I've never really been a very religious person, unless you count the time I prayed that God would give me a great, fulfilling job and a long, fulfilling life. So far, he hasn’t answered the former, which doesn’t exactly raise my hopes for the success of the latter, at least the fulfilling part, and if God isn’t going to give me what I want the instant I want it, why should I do good things like go to church or not tell dirty jokes to children after I drink too much?

I bring this up because religion has been on my mind lately. When you do what I do, which isn’t very much or very fulfilling, for that matter, you have plenty of time for drinking, and when you’re not drinking, you have plenty of time for thinking. This last week, I’ve haven’t been drinking too much because my favorite liquor store stopped carrying my favorite liquor, so, with all my spare time, I’ve been thinking a lot, mainly about this past Mardi Gras, probably because of all the ads that threatened me with bodily harm if I so much as waved at the parade as I imagined it passing by downtown.

Eventually, after all the police-state hullabaloo and bead-throwing malarkey subsided, I decided to look into how Mardi Gras first got started, and, lo and behold, I learned that it was a sort of church holiday that people celebrated by stuffing their faces with fatty foods before they had to give up all the good stuff before Lent, which, I guess, is the part of the year we’re in now. Something about this holiday made sense to me, maybe because my doctor told me to cut back on some of the more indulgent aspects of my lifestyle if I want to live a long, fulfilling life.

So, despite my lack of prior religious activity, I took a long look at my alcohol collection and decided then and there that I would give up writing this column for Lent, just like Silas Lyons is giving up his column, except that he’s calling it quits for good and I’m only doing it for, uh, however long Lent is. I didn’t read about the holiday or whatever it is for very long because I found a new liquor store that does carry my favorite liquor and I passed out on the keyboard after teaching my nephew the one about the man from Nantucket.

Anyway, looks like Tribune city editor Rick Jackoway, a great guy at a crummy paper, finally put two and two together and is moving up in the world by moving east in the world to Missouri, and Silas is moving up in the world by moving into Rick’s still-warm seat at the paper, which brings with it the title of city editor, control of the Trib’s local news reporting, and no room to continue watching out for you.

In his farewell column, Silas said that he still has a stack of column ideas that he never wrote, which confuses me, because if I was him, I would’ve used those ideas instead of rambling so much and so often. To be fair, I’ve been accused of rambling before, but I’ve never plastered my face around the city, either. By the way, what’s going to happen to all those Silas signs now that he’s taking a deskier desk job? To whoever is responsible for taking them down: I want one. I’ve got a great idea for a Halloween costume for next year.

In his goodbye commentary, Silas also says that his column helped restore the public’s trust in the Sheriff’s Department, which must be a big relief for Pat Hedges, who’s had a trying time thanks to pesky, muck-raking media members like myself these past few years. Sorry Pat, nothing personal.

The latest rumor I heard about the situation had Tribune writers putting together a piece on the Sheriff’s Department, until the piece was scrapped at the paper’s top level by top-level paper scrappers. If this rumor is really to believed as more than a rumor, the Trib higher-ups were disappointed that an exposé investigation in the department did little but expose a pretty good record, and pretty good records don’t sell papers. Readers want scandal. I should know, because I’m both a reader and a purveyor of such cheap and tawdry backroom talk. Where do you think I learn all my dirty jokes?

The rumor went on to rumor that the Sheriff’s Department wasn’t very happy to learn that their story got bumped in favor of whatever it got bumped for, so maybe putting Silas in the news spot will go a long way toward soothing the savage sheriffs. And apparently, even if pretty good records don’t sell papers, the top-levelers think that Silas does, which, if it’s true, makes me question whether there is a God at all, in which case I’m not giving this column up for anything short of the promise of a long, fulfilling job, a long, fulfilling life, and Silas Lyons picture that I can draw a Hitler mustache and unibrow on.

__Your assignment__: Reproduce the passage of the column from "The latest rumor" to "my dirty jokes?". The listing is separate material unrelated to the column.

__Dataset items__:
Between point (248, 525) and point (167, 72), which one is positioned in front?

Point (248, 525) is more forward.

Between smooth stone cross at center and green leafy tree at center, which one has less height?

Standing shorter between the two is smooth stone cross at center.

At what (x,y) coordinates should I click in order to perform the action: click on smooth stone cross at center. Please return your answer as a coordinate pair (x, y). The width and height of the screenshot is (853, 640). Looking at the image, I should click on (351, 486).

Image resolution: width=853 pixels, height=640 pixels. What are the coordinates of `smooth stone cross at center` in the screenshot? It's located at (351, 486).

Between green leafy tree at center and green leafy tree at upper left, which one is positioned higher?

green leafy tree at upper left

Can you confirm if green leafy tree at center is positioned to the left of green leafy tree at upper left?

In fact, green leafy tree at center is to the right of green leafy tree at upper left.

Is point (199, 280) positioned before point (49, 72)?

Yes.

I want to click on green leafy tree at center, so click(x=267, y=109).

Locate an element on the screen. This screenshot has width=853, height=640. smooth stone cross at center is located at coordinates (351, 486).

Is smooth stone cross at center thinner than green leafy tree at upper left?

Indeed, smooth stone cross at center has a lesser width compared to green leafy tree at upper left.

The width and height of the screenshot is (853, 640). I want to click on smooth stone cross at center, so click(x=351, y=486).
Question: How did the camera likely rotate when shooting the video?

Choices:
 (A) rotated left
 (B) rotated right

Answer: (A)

--

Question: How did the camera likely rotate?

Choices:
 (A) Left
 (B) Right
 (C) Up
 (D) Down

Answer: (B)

__Response to this task__:
The latest rumor I heard about the situation had Tribune writers putting together a piece on the Sheriff’s Department, until the piece was scrapped at the paper’s top level by top-level paper scrappers. If this rumor is really to believed as more than a rumor, the Trib higher-ups were disappointed that an exposé investigation in the department did little but expose a pretty good record, and pretty good records don’t sell papers. Readers want scandal. I should know, because I’m both a reader and a purveyor of such cheap and tawdry backroom talk. Where do you think I learn all my dirty jokes?